Maureen: Wayne pigs out on Segovia’s delicacy

Maureen: Wayne pigs out on Segovia’s delicacy

Travel Weekly columnist Maureen HillThe Advantage Conference in Madrid provided an excellent opportunity for our bosses, Wayne and Alison Evans and area manager Margaret Moulton, to acquaint themselves with this beautiful region.

The stunning city of Segovia captured their imaginations, the friendly people captured their hearts and the food, by all accounts, made an impact on a whole host of organs. The prized local dish is the suckling piglet and it comes with delicious Mediterranean veg and plenty of ceremony.

As the dish is ritually presented to the biggest and most macho male of the group, Wayne was confronted by a plate of roast buttock, tail and ‘bits-in-between’ of the animal. Margaret said she was looking for Ant and Dec, convinced they were unwitting participants in a bush tucker trial.

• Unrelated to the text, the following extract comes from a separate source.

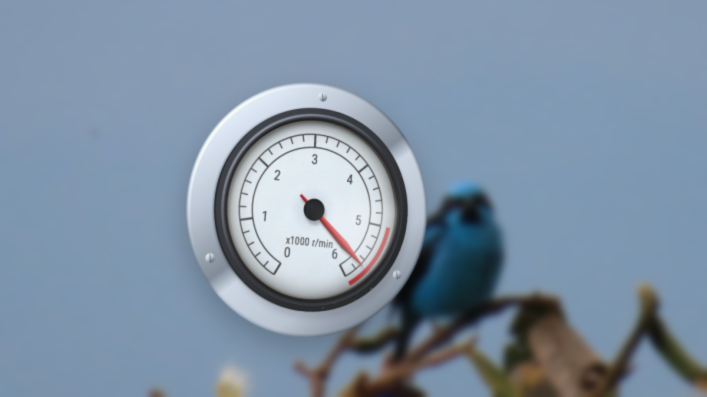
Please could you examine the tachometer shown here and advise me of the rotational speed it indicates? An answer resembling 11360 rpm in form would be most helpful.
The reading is 5700 rpm
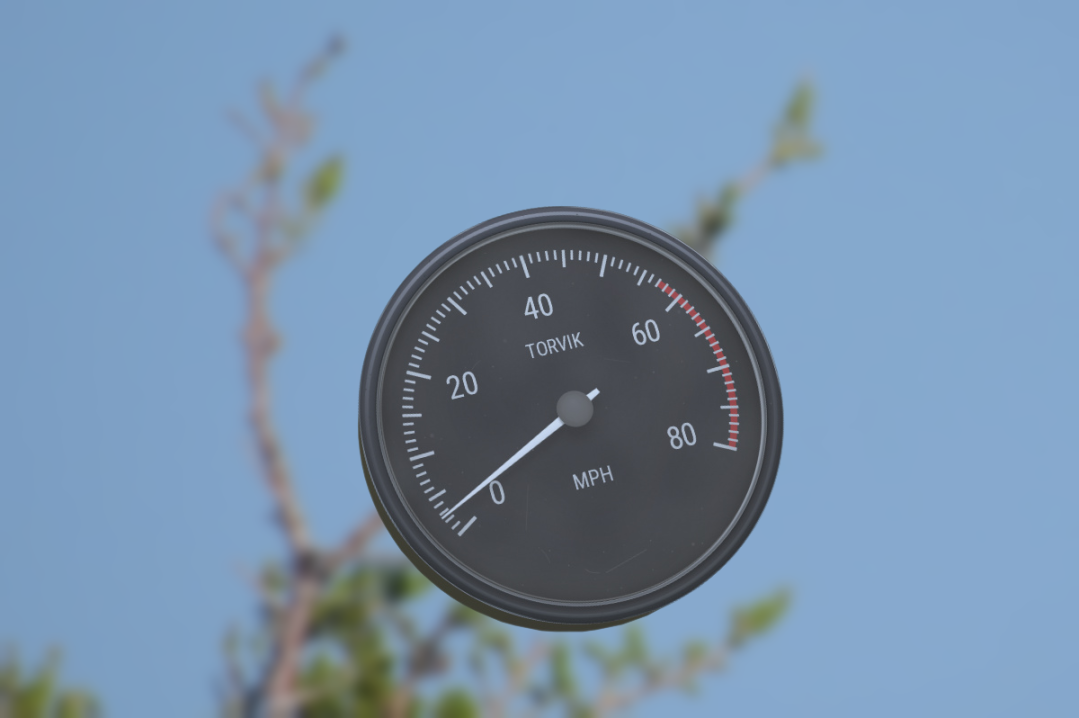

Fortunately, Wayne’s former life as an amateur rugby player meant he was well equipped to deal with the delicacy and he got stuck in. “After all,” he mused, “you don’t know what goes into a meat pie, but you still eat them!”

Margaret enjoyed meeting other agents at the conference and was particularly tickled by the anecdotes related by Sue Thompson of Gates Travel in Kendal. Her region in the Lake District is a hotspot for lovers of Beatrix Potter, but it seems that not every tourist is familiar with the children’s author.

A group of Korean tourists were being shown around the Beatrix Potter Museum when one of them piped up: “Winnie the Pooh?”

Quick as a flash, one of the museum staff replied: “The toilets are outside on the left, sir.”

Downcast in Devon

Back in the office, an elderly lady called in and handed us a leaflet she’d picked up at the hotel she’d recently stayed at in Devon.

She said her son had booked the break for her online. A kind gesture, but he’d not done his research. His mother has walking difficulties and prefers to stay in places with good disabled access, so you can imagine her horror when she discovered the hotel was perched atop a steep hill.

“I felt marooned,” she said. “Stuck in the hotel all week, paying £2 for a glass of orange and £3 for a pot of coffee!”

She went on to say that another old lady with similar mobility problems who used two walking sticks had decided to take action against the hotel prices and slid off down the hill on her bottom!

“We’re thinking of suggesting it as a new Olympic event,” she smiled.